The computer program allows foresters to select the best thinning strategy based on a variety of biological and financial variables. The nomograms graphically illustrate a range of thinning options that meet specific criteria determined by the user, allowing forest managers to consider factors as diverse as annual growth rate, tree size and financial value when developing overall management plans.

Current forest models do not allow forest managers to view the trade-offs among important physical variables and production goals associated with commercial thinning in quite the same way.

Results from ThinME are being evaluated on a dozen study sites across Maine in what is called the Maine Commercial Thinning Research Network.

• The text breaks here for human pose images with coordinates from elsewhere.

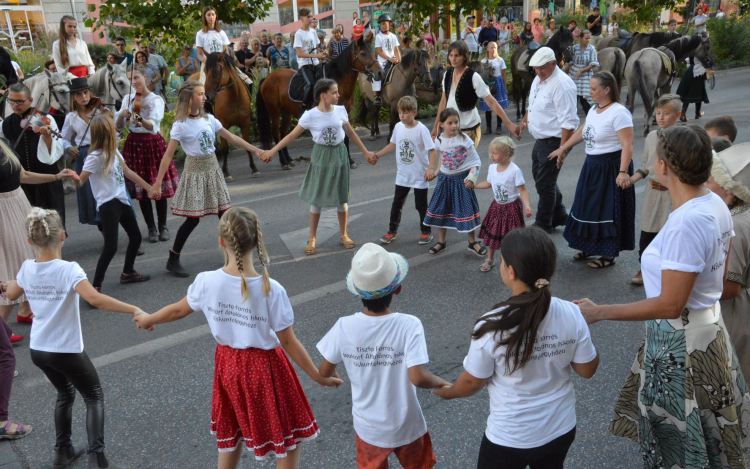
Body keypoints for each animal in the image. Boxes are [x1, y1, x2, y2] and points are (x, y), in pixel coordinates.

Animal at [203, 52, 259, 181]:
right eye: (204, 71)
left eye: (216, 72)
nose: (207, 97)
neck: (234, 97)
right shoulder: (222, 126)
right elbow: (225, 149)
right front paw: (226, 173)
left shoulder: (245, 124)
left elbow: (247, 144)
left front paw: (254, 168)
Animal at [255, 35, 383, 167]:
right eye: (362, 53)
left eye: (373, 52)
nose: (380, 73)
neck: (337, 82)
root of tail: (267, 78)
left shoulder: (345, 113)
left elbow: (346, 137)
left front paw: (350, 161)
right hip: (274, 111)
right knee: (276, 134)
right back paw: (284, 162)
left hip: (286, 112)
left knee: (283, 133)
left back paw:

Various thinning prescriptions have been applied to test plots that include the annual measurement of more than 12,000 trees.

Measurements from these plots are being used to test the predictions of ThinME and to improve the model over time.

Growing up in Maine

Hometown people and places throughout Maine were the inspiration for stories, poems and essays by 22 students from Machias to Skowhegan who wrote about what it means to grow up in Maine.

"Our Maine: The Way Life Is," a CD production of the Maine Writing Project at the University of Maine, features the students in grades 312 reading their works that reflect some of the state's themes and traditions, including memories of generations working together, the connection to land and sea, the powerful influence of nature and the importance of roots in the inevitability of change.

The 29-minute CD comes with a teacher's guide, which includes ideas and activities for creating place-based writing and production opportunities. Submissions for the CD were sought from students of the 186 Maine Writing Project teacher consultants across the state.

The Maine Writing Project, an affiliate of the National Writing Project, is dedicated to improving the teaching and learning of writing across the curriculum.